* **Task prompt**
Leave out the pictures and copy each record below exactly.

Dataset entries:
-- Opening Marker --

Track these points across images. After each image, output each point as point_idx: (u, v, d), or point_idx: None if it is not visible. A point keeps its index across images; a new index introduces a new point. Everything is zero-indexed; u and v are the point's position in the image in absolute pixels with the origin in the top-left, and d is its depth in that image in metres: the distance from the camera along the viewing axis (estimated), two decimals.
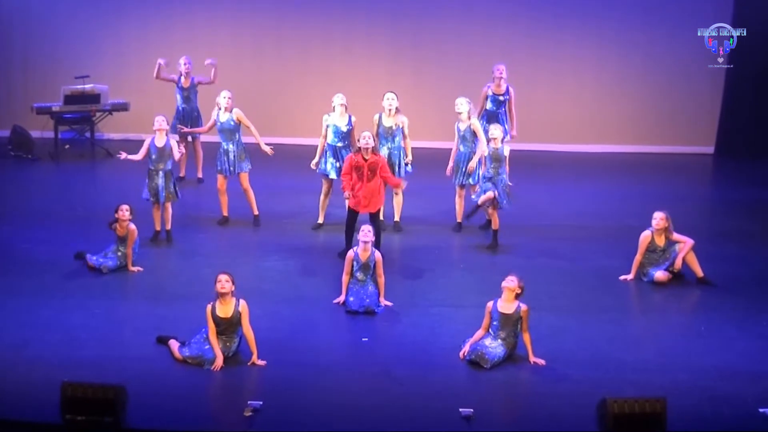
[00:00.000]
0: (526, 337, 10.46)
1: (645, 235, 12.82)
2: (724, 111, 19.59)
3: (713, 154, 19.81)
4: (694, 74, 19.55)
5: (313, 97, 18.79)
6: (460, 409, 9.29)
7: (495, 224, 13.89)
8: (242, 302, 10.45)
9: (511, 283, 10.51)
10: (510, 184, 13.79)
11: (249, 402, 9.33)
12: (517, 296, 10.52)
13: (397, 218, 14.64)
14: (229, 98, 14.40)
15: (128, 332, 11.04)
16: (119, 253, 12.81)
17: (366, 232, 11.81)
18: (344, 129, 14.16)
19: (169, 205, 13.81)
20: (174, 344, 10.41)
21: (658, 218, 12.79)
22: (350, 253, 11.88)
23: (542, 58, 19.61)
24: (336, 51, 19.78)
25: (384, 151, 14.04)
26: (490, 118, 15.57)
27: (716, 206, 16.77)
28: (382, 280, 11.87)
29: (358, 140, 13.13)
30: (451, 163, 14.37)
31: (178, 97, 16.81)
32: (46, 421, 9.00)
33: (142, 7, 19.77)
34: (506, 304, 10.51)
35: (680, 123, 19.79)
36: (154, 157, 13.68)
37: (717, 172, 19.27)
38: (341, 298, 11.82)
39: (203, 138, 16.85)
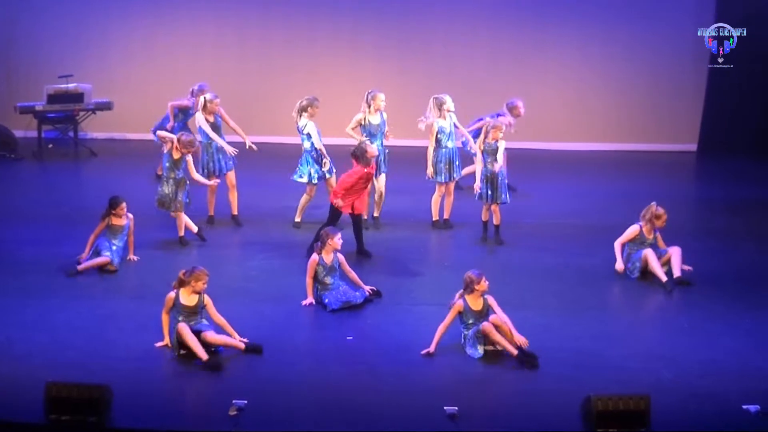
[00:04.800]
0: (509, 324, 10.51)
1: (634, 229, 12.86)
2: (707, 109, 19.66)
3: (696, 152, 19.88)
4: (677, 72, 19.63)
5: (298, 96, 18.74)
6: (445, 408, 9.31)
7: (497, 219, 13.96)
8: (205, 295, 10.59)
9: (485, 284, 10.57)
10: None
11: (234, 401, 9.33)
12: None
13: (376, 214, 14.69)
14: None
15: (113, 332, 11.01)
16: (114, 248, 12.82)
17: (337, 240, 11.82)
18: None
19: (181, 215, 13.78)
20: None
21: (664, 218, 12.82)
22: (314, 257, 11.82)
23: (526, 57, 19.64)
24: (321, 49, 19.78)
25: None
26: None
27: (699, 203, 16.83)
28: (353, 274, 11.96)
29: (367, 150, 13.21)
30: (432, 167, 14.36)
31: (182, 116, 16.59)
32: (31, 421, 8.98)
33: (126, 7, 19.72)
34: (475, 301, 10.60)
35: (663, 121, 19.86)
36: (167, 165, 13.68)
37: (700, 170, 19.34)
38: (308, 300, 11.81)
39: None
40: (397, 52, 19.75)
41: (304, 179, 14.28)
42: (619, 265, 12.87)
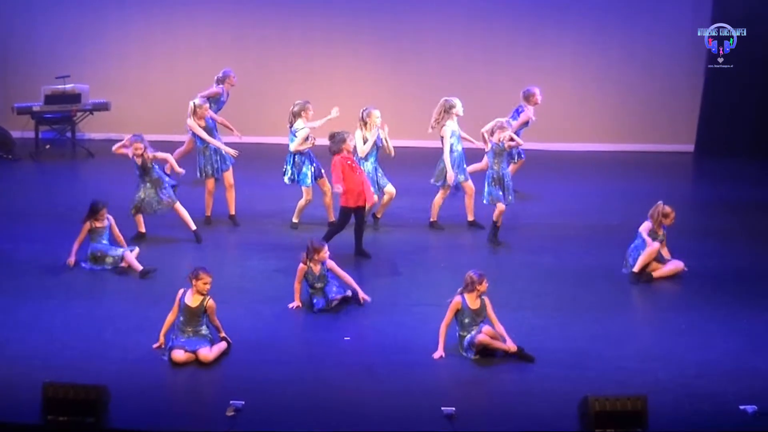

-- Closing Marker --

* **Answer below**
Track these points across images. After each image, output each point as point_idx: (u, v, d), or point_idx: None if it is not visible. A point keeps its index across images; a new index introduces a new point. Everything is zero-indexed; u and v are the point's position in the image in absolute pixels with the origin in the top-left, and d is its depth in that image in metres: the distance from the camera along the viewing axis (estimated), two decimals.
[00:00.000]
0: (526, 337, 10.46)
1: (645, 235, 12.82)
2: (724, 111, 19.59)
3: (713, 154, 19.81)
4: (694, 74, 19.55)
5: (313, 97, 18.79)
6: (460, 409, 9.29)
7: (495, 224, 13.89)
8: (242, 302, 10.45)
9: (511, 283, 10.51)
10: (510, 184, 13.79)
11: (249, 402, 9.33)
12: (517, 296, 10.52)
13: (397, 218, 14.64)
14: (229, 98, 14.40)
15: (128, 332, 11.04)
16: (119, 253, 12.81)
17: (366, 232, 11.81)
18: (344, 129, 14.16)
19: (169, 205, 13.81)
20: (174, 344, 10.41)
21: (658, 218, 12.79)
22: (350, 253, 11.88)
23: (542, 58, 19.61)
24: (336, 51, 19.78)
25: (384, 151, 14.04)
26: (490, 118, 15.57)
27: (716, 206, 16.77)
28: (382, 280, 11.87)
29: (358, 140, 13.13)
30: (451, 163, 14.37)
31: (178, 97, 16.81)
32: (46, 421, 9.00)
33: (142, 7, 19.77)
34: (506, 304, 10.51)
35: (680, 123, 19.79)
36: (154, 157, 13.68)
37: (717, 172, 19.27)
38: (341, 298, 11.82)
39: (203, 138, 16.85)
[00:04.800]
0: (509, 324, 10.51)
1: (634, 229, 12.86)
2: (707, 109, 19.66)
3: (696, 152, 19.88)
4: (677, 72, 19.63)
5: (298, 96, 18.74)
6: (445, 408, 9.31)
7: (497, 219, 13.96)
8: (205, 295, 10.59)
9: (485, 284, 10.57)
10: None
11: (234, 401, 9.33)
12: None
13: (376, 214, 14.69)
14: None
15: (113, 332, 11.01)
16: (114, 248, 12.82)
17: (337, 240, 11.82)
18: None
19: (181, 215, 13.78)
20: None
21: (664, 218, 12.82)
22: (314, 257, 11.82)
23: (526, 57, 19.64)
24: (321, 49, 19.78)
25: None
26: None
27: (699, 203, 16.83)
28: (353, 274, 11.96)
29: (367, 150, 13.21)
30: (432, 167, 14.36)
31: (182, 116, 16.59)
32: (31, 421, 8.98)
33: (126, 7, 19.72)
34: (475, 301, 10.60)
35: (663, 121, 19.86)
36: (167, 165, 13.68)
37: (700, 170, 19.34)
38: (308, 300, 11.81)
39: None
40: (397, 52, 19.75)
41: (304, 179, 14.28)
42: (619, 265, 12.87)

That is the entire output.